Makes sense. Basically there are the pre-existing biases against things like red meat and processed meat, and in favor of things like vegetables. And then the plausibility and what seems interesting / sexy. And then the journals. All these different layers of what actually makes it to publication, and then there's the media coverage on top of that witch is sort of like another layer of the same biases. And in all of that making no mention of the inaccurate food frequency questionnaires and healthy user bias. It's a minefield out there, but pretty easy to see why you keep seeing articles about how terrible bacon is and how amazing blueberries are, for example. Most individual food ingredients are not that powerful one way or the other (though there are obviously some exceptions).
Interesting article. For the most part I agree with the conclusions. However, my takeaway is what I notice missing most from study design, is the lack of instructive distinctions in the host population. We are not all the same. Precision Medicine was supposed to address this by focusing more on the individual, but I think that has turned into window dressing and a way for corporate medicine to pretend they are actually following some of functional medicine principles efforts to find root causes, when in reality they are not.

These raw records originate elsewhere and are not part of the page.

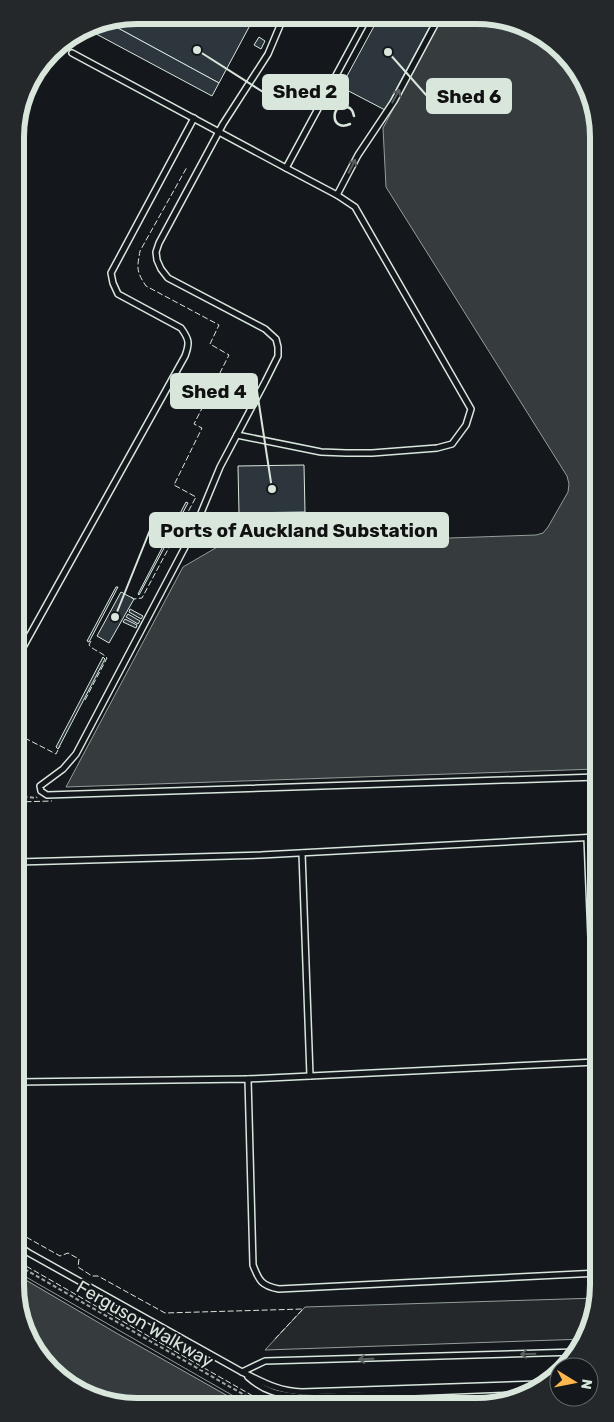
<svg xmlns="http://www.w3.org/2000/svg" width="614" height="1422" font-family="Rubik,sans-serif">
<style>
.parking{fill:#24282b;stroke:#939e99}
.water{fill:#363b3e;stroke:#939e99}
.pier{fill:#14181c;stroke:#939e99}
.building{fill:#2c363c;stroke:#d8e6dc}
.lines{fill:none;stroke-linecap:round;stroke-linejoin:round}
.lane-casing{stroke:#d8e6dc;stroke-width:8}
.path{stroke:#9da8a2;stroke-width:2;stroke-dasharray:4 2.5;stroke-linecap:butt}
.lane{stroke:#14181c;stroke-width:5}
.fence{stroke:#d8e6dc;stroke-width:1;stroke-dasharray:6 2.5;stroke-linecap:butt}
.wall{stroke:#d8e6dc;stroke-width:2.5}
.oneway{stroke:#59605f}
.labels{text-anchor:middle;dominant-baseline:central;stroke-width:4;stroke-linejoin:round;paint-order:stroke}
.street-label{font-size:18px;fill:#d8e6dc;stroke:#14181c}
.rim{fill:none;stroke:#d8e6dc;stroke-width:6}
.leader{fill:none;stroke:#d8e6dc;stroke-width:2}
.callout-dot{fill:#d8e6dc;stroke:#14181c;stroke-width:2}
.callout{fill:#d8e6dc;stroke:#d8e6dc;stroke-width:2}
.callout-label{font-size:19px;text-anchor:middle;font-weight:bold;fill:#111}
</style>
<rect width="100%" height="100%" fill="#14181c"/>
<polygon class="parking" points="598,1298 590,1332 585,1339 265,1350 305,1307"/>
<g class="water">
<polygon points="442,17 500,17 558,45 595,106 597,769 66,787 183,567 219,546 536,535 543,533 548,527 568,492 569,484 567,476 386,187 383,128"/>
<polygon points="19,1276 242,1404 114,1405 56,1377 19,1316"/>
</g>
<polygon class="pier" points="19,1273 244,1402 245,1404 242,1404 118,1334 19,1276"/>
<g class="building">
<polygon points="137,15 255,16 219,83 105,21"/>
<polygon points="379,17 435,17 385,110 341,87"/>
<polygon points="105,21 219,83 212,96 85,28 91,24"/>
<polygon points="259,37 265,41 261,49 254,45"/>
<polygon points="304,465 305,512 239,513 238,466"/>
<polygon points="186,502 188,503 139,595 138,594"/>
<polygon points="116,587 118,587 89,642 87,641"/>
<polygon points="121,592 134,599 109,643 97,636"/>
<polygon points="130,609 143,616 141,619 129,612"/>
<polygon points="128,614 140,621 138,624 126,617"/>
<polygon points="125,619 137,625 136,628 123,622"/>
<polygon points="103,657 105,659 58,749 56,747"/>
</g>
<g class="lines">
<g class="lane-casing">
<g id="lane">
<polyline points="284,16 268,54 223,124 159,243 156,252 157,260 161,269 168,278 265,329 276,339 278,347 278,356 265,382 220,467 194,530 76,754 63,769 40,786 41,791 47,795 597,777"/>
<polyline points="72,53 286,168 337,195 355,207 471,409 466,425 452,444 437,448 372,453 346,453 321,452 237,435"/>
<polyline points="286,168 368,16"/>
<polyline points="337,195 358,155 394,101 439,17"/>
<path d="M17 658 185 356C190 343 189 339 181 328L118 294 113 283 111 273 194 118"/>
<polyline points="587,838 596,1062"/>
<polyline points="302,853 310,1076"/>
<polyline points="18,862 261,855 597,837"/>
<polyline points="248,1079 596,1062 598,1122"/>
<path d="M18 1082 248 1079 253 1265C259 1281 262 1286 279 1289L599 1273"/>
<path d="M19 1246 29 1253 242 1372C263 1382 277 1391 302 1392L539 1384"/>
<polyline points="242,1372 265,1361 577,1352"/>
<path d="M248 1377C265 1392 278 1394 300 1397L532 1388"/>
</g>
</g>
<g class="path">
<polyline points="17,796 36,798 37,797"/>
<polyline points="19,1266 260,1404"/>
</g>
<use href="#lane" class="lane"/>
<g class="fence">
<path d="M131 597 134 599 142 598 196 497 174 485 202 428 194 424 229 355 210 344 219 325 146 286C136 271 137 268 140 251L187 167"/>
<path d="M85 700 107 658C102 652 94 651 89 645L92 639"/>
<polyline points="17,734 56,754 60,746"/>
<polyline points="17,802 52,801"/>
<polyline points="19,1233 60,1256 68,1253 79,1259 78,1267 92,1276 98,1276 165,1313 303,1309 273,1341"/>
<polyline points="19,1262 267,1404"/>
<polyline points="410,1403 459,1402 459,1403"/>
</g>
<path class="wall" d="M350 124C329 133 331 101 347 107 352 108 353 112 354 116"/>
</g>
<defs><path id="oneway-shaft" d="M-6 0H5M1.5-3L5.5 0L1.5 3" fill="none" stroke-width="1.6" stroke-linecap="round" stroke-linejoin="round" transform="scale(1.25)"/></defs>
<g class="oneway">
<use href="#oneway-shaft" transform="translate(396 96) rotate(-61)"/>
<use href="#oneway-shaft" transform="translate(352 166) rotate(-63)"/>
<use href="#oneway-shaft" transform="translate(528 1354) rotate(178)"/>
<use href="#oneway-shaft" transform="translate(366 1359) rotate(178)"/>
</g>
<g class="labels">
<g class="street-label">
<text transform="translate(145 1324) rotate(30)">Ferguson Walkway</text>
</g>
</g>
<path d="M0 0H614V1422H0ZM137 24H477A113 113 0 0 1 590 137V1285A113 113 0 0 1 477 1398H137A113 113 0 0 1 24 1285V137A113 113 0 0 1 137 24Z" fill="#24282b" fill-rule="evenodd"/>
<path class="rim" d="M137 24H477A113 113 0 0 1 590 137V1285A113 113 0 0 1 477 1398H137A113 113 0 0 1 24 1285V137A113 113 0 0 1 137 24Z"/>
<path class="leader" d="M197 50L263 92M388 52L427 96M272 489L257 391M115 617L150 530"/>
<g class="callout-dot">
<circle cx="197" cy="50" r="5"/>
<circle cx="388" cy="52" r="5"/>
<circle cx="272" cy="489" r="5"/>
<circle cx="115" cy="617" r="5"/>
</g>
<g class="callout">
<rect x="263" y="75" width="85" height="34" rx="5"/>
<rect x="427" y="79" width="84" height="34" rx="5"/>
<rect x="171" y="374" width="86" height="34" rx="5"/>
<rect x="150" y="513" width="298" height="34" rx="5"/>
</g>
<g class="callout-label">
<text x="305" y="98">Shed 2</text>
<text x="469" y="103">Shed 6</text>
<text x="214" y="398">Shed 4</text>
<text x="299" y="537">Ports of Auckland Substation</text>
</g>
<g transform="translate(574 1382) rotate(100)"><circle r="24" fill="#14181c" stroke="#626a69"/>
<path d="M0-4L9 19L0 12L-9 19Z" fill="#ffb74d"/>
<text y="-8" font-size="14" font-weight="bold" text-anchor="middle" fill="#d8e6dc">N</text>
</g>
</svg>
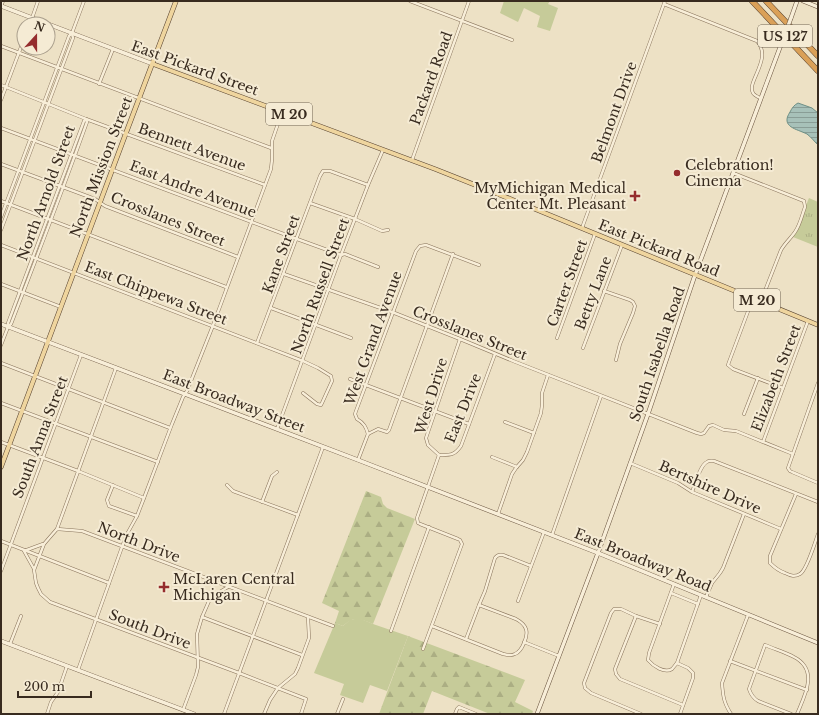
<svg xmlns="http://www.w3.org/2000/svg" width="819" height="715" font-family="'Libre Baskerville',serif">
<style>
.grass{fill:#c6cb99}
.forest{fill:url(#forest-firs)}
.park{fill:url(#park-tufts)}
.water{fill:url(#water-rules);stroke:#6d8f86}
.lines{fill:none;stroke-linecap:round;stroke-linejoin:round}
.street-casing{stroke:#88735b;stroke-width:3.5}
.secondary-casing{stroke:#6a543f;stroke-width:4.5}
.primary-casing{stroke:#56412f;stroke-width:5}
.highway-casing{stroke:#56412f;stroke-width:6}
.street{stroke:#f8eed8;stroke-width:2.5}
.secondary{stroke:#f8eed8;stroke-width:3.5}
.primary{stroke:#efd59e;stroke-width:4}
.highway{stroke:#daa058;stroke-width:5}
.secondary-bridge-casing{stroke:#6a543f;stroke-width:4.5;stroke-linecap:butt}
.secondary-bridge{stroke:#f8eed8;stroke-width:3.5}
.poi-dot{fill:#952d2e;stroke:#f5ebd4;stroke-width:1.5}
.labels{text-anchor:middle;stroke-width:4;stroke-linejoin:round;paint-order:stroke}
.shield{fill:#f5ebd4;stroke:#716555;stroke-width:1}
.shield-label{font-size:13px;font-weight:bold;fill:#382b1f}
.street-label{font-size:14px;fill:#382b1f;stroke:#f5ebd4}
.poi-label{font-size:14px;fill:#382b1f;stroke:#f5ebd4;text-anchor:start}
</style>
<defs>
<pattern id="forest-firs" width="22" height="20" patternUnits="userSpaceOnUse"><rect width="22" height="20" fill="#c6cb99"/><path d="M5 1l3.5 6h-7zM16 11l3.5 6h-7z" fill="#abae83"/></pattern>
<pattern id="park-tufts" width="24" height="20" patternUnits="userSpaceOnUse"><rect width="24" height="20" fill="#c6cb99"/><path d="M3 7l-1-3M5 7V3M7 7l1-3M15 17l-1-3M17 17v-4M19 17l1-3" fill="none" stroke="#abae83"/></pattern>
<pattern id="water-rules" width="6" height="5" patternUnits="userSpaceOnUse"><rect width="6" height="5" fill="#a7c1b9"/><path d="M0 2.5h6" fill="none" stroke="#899d96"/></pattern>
</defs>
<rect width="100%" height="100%" fill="#ede1c5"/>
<g class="grass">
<polygon points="504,1 550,1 548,4 558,8 550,31 537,27 540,16 524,8 518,22 500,13"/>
<polygon points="359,618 373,624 408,636 387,691 370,685 363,703 340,695 344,684 314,673 335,623 343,626 350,620"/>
</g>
<g class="forest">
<path d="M 366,491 L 381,497 L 383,504 L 387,508 L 415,519 L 373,624 C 360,619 355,615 343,626 L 335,623 L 339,611 L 322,603 Z"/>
<polygon points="408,636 525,680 515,702 533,711 532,714 490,714 432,691 423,714 379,714"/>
</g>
<polygon class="park" points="809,198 818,202 818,247 793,237"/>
<path class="water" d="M 798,103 L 812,108 L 818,113 L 818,145 C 814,141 811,137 807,134 C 797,129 780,127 790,112 C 792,108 794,105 798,103 Z"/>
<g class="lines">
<defs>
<g id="street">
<polyline points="410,1 512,40"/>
<path d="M 664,4 L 757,41 C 773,59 746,82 753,93 C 754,95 758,97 760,98"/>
<polyline points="1,6 3,1"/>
<polyline points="30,24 38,1"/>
<polyline points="1,46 271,148"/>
<polyline points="99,84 113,49"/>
<polyline points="1,85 86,119 265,185"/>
<polyline points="1,100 24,39"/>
<polyline points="1,128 297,239 341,255 345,254 378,267"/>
<polyline points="412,160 469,1"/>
<polyline points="1,164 95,199 105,206 238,257"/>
<path d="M 733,173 L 804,201 L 805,207 C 802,215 800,225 795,232 C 791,238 785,243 781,250 L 761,301"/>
<polyline points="1,201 226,287"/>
<polyline points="310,203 355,219 382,231 388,230"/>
<polyline points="1,217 69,36 72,33 84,1"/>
<polyline points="582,228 665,1"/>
<polyline points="1,230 73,38 72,34"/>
<polyline points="1,245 303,361 318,368 331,376 332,381 322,403 321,405 317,404 303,393"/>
<polyline points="284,274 392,312 460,339 513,361 697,433 701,434 704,433 709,426 713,425 724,430 736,431 793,454"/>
<polyline points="1,284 61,307"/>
<polyline points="604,291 630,300 633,302 635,306 633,313 620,344 616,360"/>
<polyline points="753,298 729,362 728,365 733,369 783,388"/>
<polyline points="271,308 351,338"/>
<path d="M 8,327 L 11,324 C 37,257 63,189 87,122 L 86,119"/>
<polyline points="557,338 595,234"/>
<polyline points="257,343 320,176 323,171 330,171 368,185"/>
<polyline points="1,345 8,327 8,323 84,121 86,119"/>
<polyline points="583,348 622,245"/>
<polyline points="1,363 170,428"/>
<polyline points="350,379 469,424"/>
<polyline points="818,383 788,468 790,471 792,472 818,483"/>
<polyline points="1,403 158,462"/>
<polyline points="744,414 758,378"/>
<polyline points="505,422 534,433"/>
<polyline points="277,429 341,255 368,185 383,150"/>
<path d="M 368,434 C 366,427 364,423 357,419 L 355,414 L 356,411 L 416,251 L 420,246 L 426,245 L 479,265"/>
<polyline points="368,434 378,429 387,432 389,430 453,254"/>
<polyline points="1,442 78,471 144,498"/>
<polyline points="763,442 808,321"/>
<polyline points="439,455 428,445 426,438 460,339"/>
<path d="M 439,455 C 450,455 454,456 461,446 L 495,354"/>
<polyline points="492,457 517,467"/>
<polyline points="358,460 368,434"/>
<polyline points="630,463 678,483 692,492 781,529"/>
<polyline points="113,485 107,500 109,506 137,516"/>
<polyline points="227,485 233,491 298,515"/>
<path d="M 692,492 C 695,485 700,465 707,462 C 709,460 711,461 714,461 L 818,502"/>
<path d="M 796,494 L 770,556 L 770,563 C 775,568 779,571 785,573 C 791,576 795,577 800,574 C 807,570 815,542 818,534"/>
<polyline points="262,502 272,476 277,472"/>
<polyline points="498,514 512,474 516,468 523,460 527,452 541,413 542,405 542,393 548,375"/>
<polyline points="57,529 116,368"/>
<polyline points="552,535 601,396"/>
<polyline points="1,541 109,583"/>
<polyline points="34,569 24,551 43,544"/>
<polyline points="1,571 81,355"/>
<path d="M 674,584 L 649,653 L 648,660 C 653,666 665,674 672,669 C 673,668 676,664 677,663 L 701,595"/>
<polyline points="671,593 698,604"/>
<polyline points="706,597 712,583 720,573 723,568 744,514"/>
<polyline points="518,601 544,532"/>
<polyline points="636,616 615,669 616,674 620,679 683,705"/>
<polyline points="202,617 302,655"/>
<path d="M 432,626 L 503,654 C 507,655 511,656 515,654 C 520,652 522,648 524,643 C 529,632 527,625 516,619 L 479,605"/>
<polyline points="391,631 429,527"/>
<path d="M 466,639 L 479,605 L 485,591 L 495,558 C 497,555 499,554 503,555 L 531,566"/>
<polyline points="524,642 559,656"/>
<polyline points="10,644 21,616"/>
<polyline points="423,649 462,544 460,540 458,539 420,524 418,523 417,518 439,455"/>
<polyline points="730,661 807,690"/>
<polyline points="677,663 688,668 693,673 693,678 680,714"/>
<polyline points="78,670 122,547 127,534 137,516 144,498 172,424 183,397 187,391 212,328 271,169 272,159 272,141 282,112"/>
<polyline points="183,710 196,675 198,667 197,634 202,617 209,601 213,596 228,587"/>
<polyline points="47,714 51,702 58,692 67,666"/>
<polyline points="224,714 323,447"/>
<polyline points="264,714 270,700 278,688 295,674 298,668 309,638 308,617"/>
<polyline points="301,714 306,699 239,673 50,602 41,594 38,588 36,583 34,570 44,544 50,537 57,529 82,531 333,626"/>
<polyline points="337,714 343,699"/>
<polyline points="455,714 457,709 459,707 476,714"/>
<polyline points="641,714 591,693 585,688 584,683 611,613 614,609 621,609 636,616 660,624"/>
<path d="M 731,714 C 724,703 723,697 722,683 L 748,615"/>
<path d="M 791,714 L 758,701 C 753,698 751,695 749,689 L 765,645 C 774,649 785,652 794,657 C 819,670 805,695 797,714"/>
</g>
<g id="secondary">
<polyline points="803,1 818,7"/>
<polyline points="1,6 48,24"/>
<polyline points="791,18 797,1"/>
<polyline points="48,24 153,64"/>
<polyline points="1,324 358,460 598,553 818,643"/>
<polyline points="1,641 194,714"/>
<polyline points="537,714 598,553 648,414 695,275 782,42"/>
</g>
<g id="primary">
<polyline points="153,64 435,169 513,200 818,325"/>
<polyline points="1,467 126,133 176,1"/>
</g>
<g id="highway">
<polyline points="752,1 818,71"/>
<polyline points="766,1 818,56"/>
</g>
</defs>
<use href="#street" class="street-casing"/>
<use href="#secondary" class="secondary-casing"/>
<use href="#primary" class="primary-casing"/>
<use href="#highway" class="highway-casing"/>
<use href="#street" class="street"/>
<use href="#secondary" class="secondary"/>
<use href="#primary" class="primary"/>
<use href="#highway" class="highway"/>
<defs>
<polyline id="secondary-bridge" points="782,42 791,18"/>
</defs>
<use href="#secondary-bridge" class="secondary-bridge-casing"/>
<use href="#secondary-bridge" class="secondary-bridge"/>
</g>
<g class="poi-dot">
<circle cx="677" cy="173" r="4"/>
<path d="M633 190h4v4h4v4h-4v4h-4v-4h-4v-4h4z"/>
<path d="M162 581h4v4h4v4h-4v4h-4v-4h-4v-4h4z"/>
</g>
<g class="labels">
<g class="shield">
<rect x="758" y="25" width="54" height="22" rx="3"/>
<rect x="266" y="103" width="46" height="22" rx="3"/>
<rect x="734" y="289" width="46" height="22" rx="3"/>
</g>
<g class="shield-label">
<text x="785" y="41">US 127</text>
<text x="289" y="119">M 20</text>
<text x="757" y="305">M 20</text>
</g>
<g class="street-label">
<text transform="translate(195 68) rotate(20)" y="5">East Pickard Street</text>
<text transform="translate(431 78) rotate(-70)" y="5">Packard Road</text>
<text transform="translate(614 112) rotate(-70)" y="5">Belmont Drive</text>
<text transform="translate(192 147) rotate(20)" y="5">Bennett Avenue</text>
<text transform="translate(101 167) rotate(-69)" y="5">North Mission Street</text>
<text transform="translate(193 189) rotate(21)" y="5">East Andre Avenue</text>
<text transform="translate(46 193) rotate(-70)" y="5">North Arnold Street</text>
<text transform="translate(168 219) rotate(22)" y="5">Crosslanes Street</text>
<text transform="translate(659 248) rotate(22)" y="5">East Pickard Road</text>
<text transform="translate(281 254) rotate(-70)" y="5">Kane Street</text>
<text transform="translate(567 283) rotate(-70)" y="5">Carter Street</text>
<text transform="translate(320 286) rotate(-70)" y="5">North Russell Street</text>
<text transform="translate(156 293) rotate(21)" y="5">East Chippewa Street</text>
<text transform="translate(593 293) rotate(-69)" y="5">Betty Lane</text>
<text transform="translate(470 333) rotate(22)" y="5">Crosslanes Street</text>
<text transform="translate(373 338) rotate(-70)" y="5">West Grand Avenue</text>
<text transform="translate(657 354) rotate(-71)" y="5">South Isabella Road</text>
<text transform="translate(776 378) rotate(-69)" y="5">Elizabeth Street</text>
<text transform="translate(431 396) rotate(-73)" y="5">West Drive</text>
<text transform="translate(234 401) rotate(21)" y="5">East Broadway Street</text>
<text transform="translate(463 408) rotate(-68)" y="5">East Drive</text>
<text transform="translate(40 437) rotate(-69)" y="5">South Anna Street</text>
<text transform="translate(710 487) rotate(24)" y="5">Bertshire Drive</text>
<text transform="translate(139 542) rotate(21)" y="5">North Drive</text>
<text transform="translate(643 560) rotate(22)" y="5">East Broadway Road</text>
<text transform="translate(150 629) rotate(21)" y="5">South Drive</text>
</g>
<g class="poi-label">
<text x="685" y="170">Celebration!<tspan x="685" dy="16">Cinema</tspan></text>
<text x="626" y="193" text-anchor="end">MyMichigan Medical<tspan x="626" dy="16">Center Mt. Pleasant</tspan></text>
<text x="173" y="584">McLaren Central<tspan x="173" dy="16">Michigan</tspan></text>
</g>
</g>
<rect width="819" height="715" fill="none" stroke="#382b1f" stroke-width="4"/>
<g transform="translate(36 36) rotate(21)"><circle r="19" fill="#f5ebd4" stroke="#a99e8c"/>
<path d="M0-3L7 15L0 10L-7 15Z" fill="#952d2e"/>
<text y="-6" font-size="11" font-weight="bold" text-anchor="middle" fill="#382b1f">N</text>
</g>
<path d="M18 691v6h73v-6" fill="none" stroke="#382b1f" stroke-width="2"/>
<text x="24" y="691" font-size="12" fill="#382b1f" stroke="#f5ebd4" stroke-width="3" paint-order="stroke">200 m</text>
</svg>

Perhaps it is NOT so much the input, but rather the health of the host which protects the body from various insults along the way. I'm not just referring to age, gender and ethnicity host variables, though those are important. I would like to see study distinctions such as microbial diversity in the gut microbiome, C section vs vaginal, breast-fed vs not breast-fed and for how long, vaccinated and unvaccinated, delayed vaccination, selective vaccination, age at first vaccination, autoimmunity or cancer in the immediate family as study variables.